4. Usia 10-12 tahun, pada usia ini aturan diterima sebagai ketentuan yang sudah
dihimpun.
Anggapan dasar bahwa anak membangun cara berpikir melalui pengalaman termasuk
pengertian konsep moral seperti keadilan, hak, persamaan, dan kesejahteraan manusia. Dari
penelitian itu Kohlberg merumuskan ada 3 tingkat yang terdiri atas enam tahap
perkembangan moral seperti berikut.
1. Tingkat 1: Prakonvensional
a. Tahap 1 ; Orientasi hukuman dan kepatuhan, ciri moralita pada tahap ini
adalah apapun yang pada akhirnya mendapat pujian atau dihadiahi adalah
baik, dan apapun yang pada akhirnya dikenai hukuman adalah buruk.
b.

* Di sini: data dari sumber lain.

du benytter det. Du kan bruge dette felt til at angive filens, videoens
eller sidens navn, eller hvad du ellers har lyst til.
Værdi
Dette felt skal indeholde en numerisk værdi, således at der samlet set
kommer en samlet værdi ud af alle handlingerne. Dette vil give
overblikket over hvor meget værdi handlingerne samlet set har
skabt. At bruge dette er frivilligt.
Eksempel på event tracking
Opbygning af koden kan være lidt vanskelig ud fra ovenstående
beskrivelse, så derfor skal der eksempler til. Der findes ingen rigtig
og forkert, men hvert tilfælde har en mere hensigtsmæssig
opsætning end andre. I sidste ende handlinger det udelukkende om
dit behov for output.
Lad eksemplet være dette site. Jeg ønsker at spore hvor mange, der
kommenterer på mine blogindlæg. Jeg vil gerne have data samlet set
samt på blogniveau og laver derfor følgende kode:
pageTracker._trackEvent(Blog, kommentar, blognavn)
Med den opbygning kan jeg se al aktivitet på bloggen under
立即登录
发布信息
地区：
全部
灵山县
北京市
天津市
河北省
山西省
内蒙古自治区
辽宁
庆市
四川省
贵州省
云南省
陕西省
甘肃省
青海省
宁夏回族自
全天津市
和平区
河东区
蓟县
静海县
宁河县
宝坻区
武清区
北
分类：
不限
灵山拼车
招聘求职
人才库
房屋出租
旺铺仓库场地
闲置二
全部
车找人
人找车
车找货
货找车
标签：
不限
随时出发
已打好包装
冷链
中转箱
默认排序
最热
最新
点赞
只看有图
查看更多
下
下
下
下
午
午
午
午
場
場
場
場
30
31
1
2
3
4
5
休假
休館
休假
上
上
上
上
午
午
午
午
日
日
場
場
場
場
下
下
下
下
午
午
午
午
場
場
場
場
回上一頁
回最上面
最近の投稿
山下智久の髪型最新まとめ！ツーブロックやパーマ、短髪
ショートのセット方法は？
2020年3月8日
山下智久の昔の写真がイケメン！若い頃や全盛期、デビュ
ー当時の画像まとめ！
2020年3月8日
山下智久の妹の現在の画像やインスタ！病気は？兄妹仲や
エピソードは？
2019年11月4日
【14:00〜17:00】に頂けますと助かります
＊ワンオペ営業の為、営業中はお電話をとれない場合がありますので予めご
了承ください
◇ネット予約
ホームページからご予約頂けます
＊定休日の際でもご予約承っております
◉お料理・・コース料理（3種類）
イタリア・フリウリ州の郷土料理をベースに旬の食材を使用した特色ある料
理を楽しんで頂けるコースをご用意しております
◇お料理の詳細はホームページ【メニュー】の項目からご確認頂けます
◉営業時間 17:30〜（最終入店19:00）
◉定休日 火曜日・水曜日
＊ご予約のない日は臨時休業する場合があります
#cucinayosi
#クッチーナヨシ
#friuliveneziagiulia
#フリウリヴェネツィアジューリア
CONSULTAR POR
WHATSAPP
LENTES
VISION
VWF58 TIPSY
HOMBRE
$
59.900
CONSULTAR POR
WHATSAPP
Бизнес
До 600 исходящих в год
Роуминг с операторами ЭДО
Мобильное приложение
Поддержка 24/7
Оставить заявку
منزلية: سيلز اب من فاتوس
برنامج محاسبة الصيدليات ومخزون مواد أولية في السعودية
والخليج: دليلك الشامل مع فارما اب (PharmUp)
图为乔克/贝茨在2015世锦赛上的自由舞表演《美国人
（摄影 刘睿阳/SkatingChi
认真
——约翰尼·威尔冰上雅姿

Tahap 2 ; Orientasi instrumental nisbi, cirinya pada tahap ini seseorang
berbuat baik apabila orang lain berbuat hal yang sama.
2. Tingkat II : Konvensional
a. Tahap 3 ; Orientasi kesepakatan timbal balik. Ciri utamanya bahwa sesuatu
hal dipandang baik dengan pertimbangan untuk memenuhi anggapan orang
lain baik atau baik karena memang disepakati.
b. Tahap 4 ; Orientasi hukum dan ketertiban. Ciri utamanya bahwa sesuatu hal
yang baik itu adalah yang diatur oleh hukum dalam masyarakat dan dikerjakan
sebagai pemenuhan kewajiban sesuai dengan norma hukum tersebut.
3. Tingkat III : Poskonvensional
a. Tahap 5 ; Orientasi kontrak sosial legalistik. Ciri utama sesuatu dinilai baik
bila sesuai dengan kesepakatan umum dan diterima oleh masyarakat sebagai
kebenaran konsensual.
b. Tahap 6 ; Orientasi prinsip etika universal. Ciri utama sesuatu dianggap baik
bila telah menjadi prinsip etika yang universal dari mana norma dan aturan
dijabarkan.
Kohlberg mengajukan pendekatan pendidikan nilai dengan menggunakan klarifikasi nilai
value clarification approach. Pendekatan ini bertolak dari asumsi bahwa tidak ada jawaban
yang benar satu-satunya terhadap suatu dilema moral tetapi di situ ada nilai yang dipegang
sebagai dasar berpikir dan berbuat. Kedua teori perkembangan moral ini memiliki visi dan
misi yang sama dan sampai dengan saat ini menjadi landasan dan kerangka berpikir
pendidikan nilai di dunia barat yang dengan jelas menitik beratkan pada peranan pikiran
manusia dalam mengendalikan perilaku moralnya dan mengabaikan pertimbangan bahwa di
dunia ini ada nilai regilius yang melandasi kehidupan individu dan masyarakat yang tidak
bisa sepenuhnya di dekati secara rasional.